PROVIDED INFORMATION =

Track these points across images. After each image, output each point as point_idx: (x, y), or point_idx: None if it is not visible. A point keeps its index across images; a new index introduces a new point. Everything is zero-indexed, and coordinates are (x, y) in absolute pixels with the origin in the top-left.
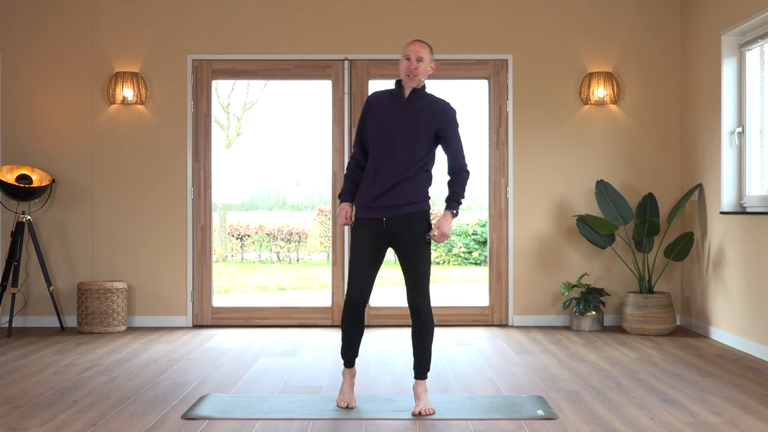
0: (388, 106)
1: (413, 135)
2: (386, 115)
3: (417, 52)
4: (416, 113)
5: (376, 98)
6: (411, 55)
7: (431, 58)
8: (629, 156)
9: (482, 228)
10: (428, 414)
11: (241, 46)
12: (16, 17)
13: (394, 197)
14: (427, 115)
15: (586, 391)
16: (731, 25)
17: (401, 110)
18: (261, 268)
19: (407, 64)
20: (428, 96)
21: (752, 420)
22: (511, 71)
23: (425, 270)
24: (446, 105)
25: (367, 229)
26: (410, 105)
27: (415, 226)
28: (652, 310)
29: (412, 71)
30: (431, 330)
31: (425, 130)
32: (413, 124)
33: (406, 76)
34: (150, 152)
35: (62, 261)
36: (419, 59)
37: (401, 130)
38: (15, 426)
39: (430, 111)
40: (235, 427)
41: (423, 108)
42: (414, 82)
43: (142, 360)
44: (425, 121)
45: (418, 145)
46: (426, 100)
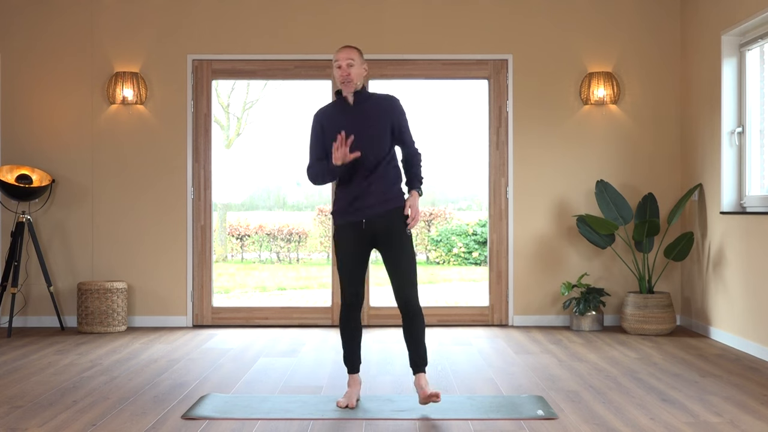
0: (338, 117)
1: (372, 135)
2: (340, 125)
3: (346, 57)
4: (367, 114)
5: (322, 113)
6: (341, 62)
7: (362, 60)
8: (629, 156)
9: (482, 228)
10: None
11: (241, 46)
12: (16, 17)
13: (370, 198)
14: (379, 113)
15: (586, 391)
16: (731, 25)
17: (352, 116)
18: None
19: (339, 72)
20: (372, 95)
21: (752, 420)
22: (511, 71)
23: (410, 263)
24: (392, 98)
25: (350, 233)
26: (358, 108)
27: (395, 222)
28: (652, 310)
29: (346, 77)
30: (422, 322)
31: (382, 127)
32: (368, 124)
33: (342, 83)
34: (150, 152)
35: (62, 261)
36: (350, 64)
37: (358, 134)
38: (15, 426)
39: (380, 108)
40: (235, 427)
41: (372, 107)
42: (351, 87)
43: (142, 360)
44: (379, 119)
45: (379, 143)
46: (372, 100)
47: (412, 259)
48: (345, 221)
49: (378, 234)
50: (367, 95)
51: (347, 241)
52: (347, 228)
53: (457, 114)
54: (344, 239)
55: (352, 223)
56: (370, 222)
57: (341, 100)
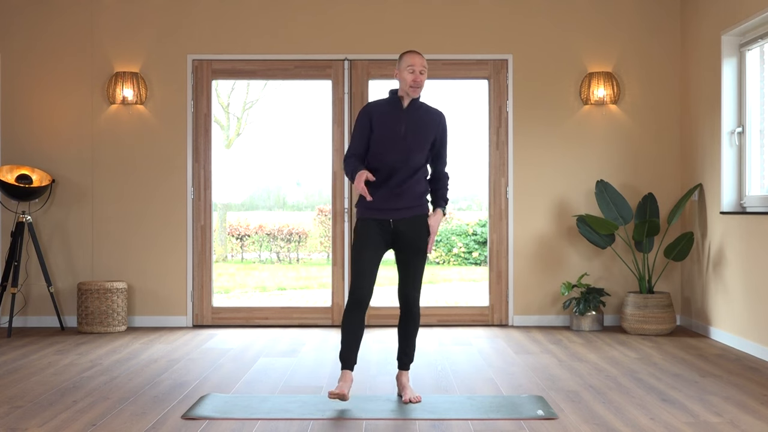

TASK TO COMPLETE = Your copy should consist solely of the lines from the line containing "37: (401, 130)" through the last line of the records above, reproduced exactly, with the pictures left out.

ANSWER =
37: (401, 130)
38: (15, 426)
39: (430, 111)
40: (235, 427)
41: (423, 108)
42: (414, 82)
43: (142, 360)
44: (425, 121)
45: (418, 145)
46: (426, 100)
0: (338, 117)
1: (372, 135)
2: (340, 125)
3: (346, 57)
4: (367, 114)
5: (322, 113)
6: (341, 62)
7: (362, 60)
8: (629, 156)
9: (482, 228)
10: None
11: (241, 46)
12: (16, 17)
13: (370, 198)
14: (379, 113)
15: (586, 391)
16: (731, 25)
17: (352, 116)
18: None
19: (339, 72)
20: (372, 95)
21: (752, 420)
22: (511, 71)
23: (410, 263)
24: (392, 98)
25: (350, 233)
26: (358, 108)
27: (395, 222)
28: (652, 310)
29: (346, 77)
30: (422, 322)
31: (382, 127)
32: (368, 124)
33: (342, 83)
34: (150, 152)
35: (62, 261)
36: (350, 64)
37: (358, 134)
38: (15, 426)
39: (380, 108)
40: (235, 427)
41: (372, 107)
42: (351, 87)
43: (142, 360)
44: (379, 119)
45: (379, 143)
46: (372, 100)
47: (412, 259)
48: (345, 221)
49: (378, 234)
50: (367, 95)
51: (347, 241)
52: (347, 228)
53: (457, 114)
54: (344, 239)
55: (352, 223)
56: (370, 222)
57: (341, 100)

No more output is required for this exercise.